Andrew Holness the friend: Fabian Brown shares professional friendship with new PM
When Prime Minister Andrew Holness was sworn in yesterday, Fabian Brown was quietly working behind the scenes to ensure that everything went smoothly.
Brown, who was a key member of the protocol team at the inauguration ceremony, has been a confidant of Holness since they began working together in the 1990s.
Holness was, at the time, executive director of the Voluntary Organisation for the Upliftment of Children (VOUCH), while Brown was doing his stint as the first executive director of St Patrick's Foundation. Given that they were both working in the area of youth and community development, it was not long before their paths crossed.
When Holness became member of Parliament for West Central St Andrew in 1997, his association with Brown deepened and evolved into a professional friendship. That friendship has seen Holness through every period of his political career, even the most tumultuous moments.
As a founding member of Citizens Action For Free and Fair Elections (CAFFE), Brown was one of the first witnesses to the birth of Holness' political career. As Holness returns to Jamaica House with his own mandate, Brown has seen him in triumph and defeat and has witnessed what he describes as "the growth of the man who will be primus inter pares".
"Coming out of the social services sector, through business, into politics, into ministerial responsibility and elevated to be leader of the country, certainly, he has stood tall. As with any human being, he was disappointed when he suffered the defeat, but who I see in this gentleman is someone who has been through the storm ... the journey has been one of growth," Brown said.
Even in the dark days of Holness' political life when he faced a bitter leadership struggle within his Jamaica Labour Party, Brown was there to offer support and encouragement.
"Andrew Holness is a family man. He is a man of faith, and during that period is when, if never before, he dug deep and reached to his innermost sense of what he believes in so much so that he was able to stand tall despite the battering that was coming from various quarters," Brown added.

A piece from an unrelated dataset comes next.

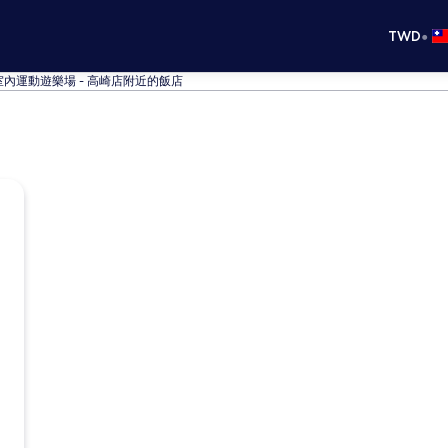
•
TWD
UM 室內運動遊樂場 - 高崎店附近的飯店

According to Brown, Holness has encouraged and supported him throughout his own personal and professional challenges.
"I would recognise the many days of challenges in terms of my work within the community development programme and service sector and how overwhelming that work was at times. He would intervene and expound on the value and impact of what I am doing and its major ripple effect through communities. He would let me know that while I may have challenges in particular instances, there is enough good, and that good penetrates a number of different communities, so the focus must be that I continue to do what I am doing," he said.